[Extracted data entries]
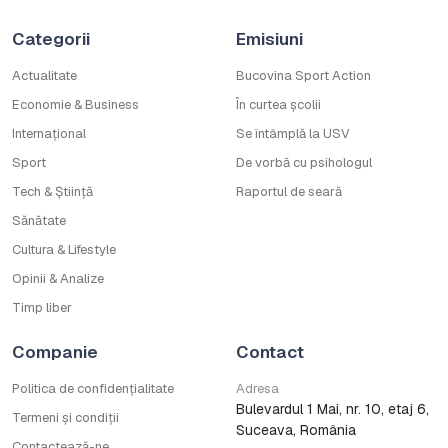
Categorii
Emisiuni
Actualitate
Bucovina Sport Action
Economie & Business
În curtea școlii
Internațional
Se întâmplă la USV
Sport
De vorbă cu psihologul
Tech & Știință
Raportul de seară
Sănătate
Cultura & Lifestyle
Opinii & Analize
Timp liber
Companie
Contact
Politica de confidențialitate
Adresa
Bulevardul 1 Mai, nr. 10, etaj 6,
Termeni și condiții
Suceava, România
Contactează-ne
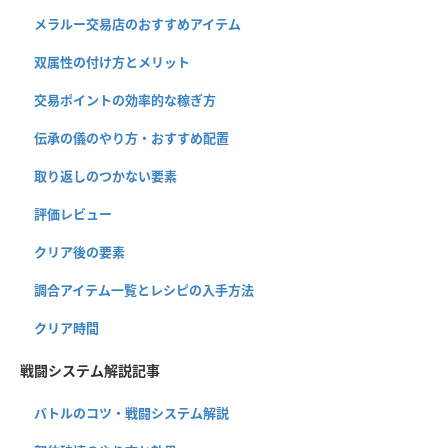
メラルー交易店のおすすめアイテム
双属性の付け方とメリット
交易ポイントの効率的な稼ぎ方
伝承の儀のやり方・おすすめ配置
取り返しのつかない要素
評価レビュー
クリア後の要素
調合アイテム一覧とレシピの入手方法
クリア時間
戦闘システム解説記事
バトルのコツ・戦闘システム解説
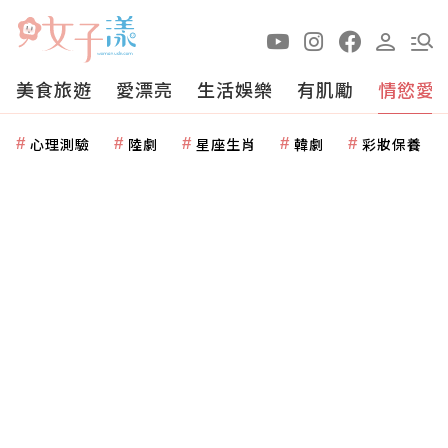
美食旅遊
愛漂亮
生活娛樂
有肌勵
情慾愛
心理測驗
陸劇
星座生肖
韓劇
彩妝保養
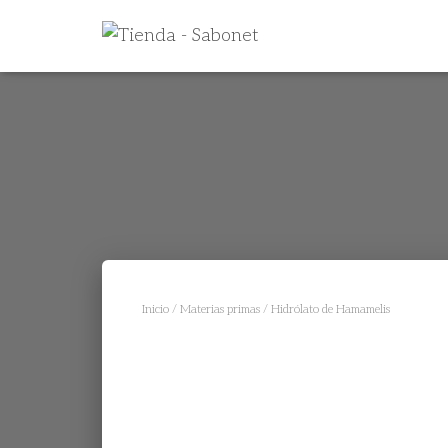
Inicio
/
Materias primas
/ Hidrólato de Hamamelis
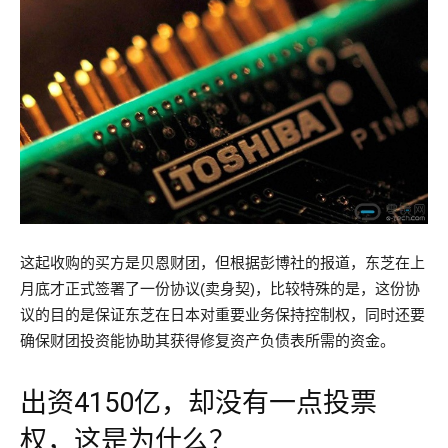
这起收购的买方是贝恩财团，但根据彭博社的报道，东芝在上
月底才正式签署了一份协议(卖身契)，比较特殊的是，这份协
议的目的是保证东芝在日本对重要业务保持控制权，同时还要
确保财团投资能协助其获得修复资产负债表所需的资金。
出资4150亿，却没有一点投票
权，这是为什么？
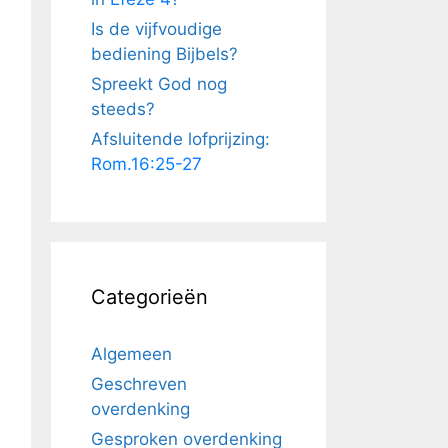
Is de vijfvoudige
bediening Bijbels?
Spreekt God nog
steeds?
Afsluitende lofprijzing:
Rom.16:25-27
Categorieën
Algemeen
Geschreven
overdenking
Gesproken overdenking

What you have to do:
Repeat the records in full, exactly as they appear, but with the pictures removed.

Result below:
Categorii
Emisiuni
Actualitate
Bucovina Sport Action
Economie & Business
În curtea școlii
Internațional
Se întâmplă la USV
Sport
De vorbă cu psihologul
Tech & Știință
Raportul de seară
Sănătate
Cultura & Lifestyle
Opinii & Analize
Timp liber
Companie
Contact
Politica de confidențialitate
Adresa
Bulevardul 1 Mai, nr. 10, etaj 6,
Termeni și condiții
Suceava, România
Contactează-ne
メラルー交易店のおすすめアイテム
双属性の付け方とメリット
交易ポイントの効率的な稼ぎ方
伝承の儀のやり方・おすすめ配置
取り返しのつかない要素
評価レビュー
クリア後の要素
調合アイテム一覧とレシピの入手方法
クリア時間
戦闘システム解説記事
バトルのコツ・戦闘システム解説
美食旅遊
愛漂亮
生活娛樂
有肌勵
情慾愛
心理測驗
陸劇
星座生肖
韓劇
彩妝保養
Inicio
/
Materias primas
/ Hidrólato de Hamamelis
这起收购的买方是贝恩财团，但根据彭博社的报道，东芝在上
月底才正式签署了一份协议(卖身契)，比较特殊的是，这份协
议的目的是保证东芝在日本对重要业务保持控制权，同时还要
确保财团投资能协助其获得修复资产负债表所需的资金。
出资4150亿，却没有一点投票
权，这是为什么？
Is de vijfvoudige
bediening Bijbels?
Spreekt God nog
steeds?
Afsluitende lofprijzing:
Rom.16:25-27
Categorieën
Algemeen
Geschreven
overdenking
Gesproken overdenking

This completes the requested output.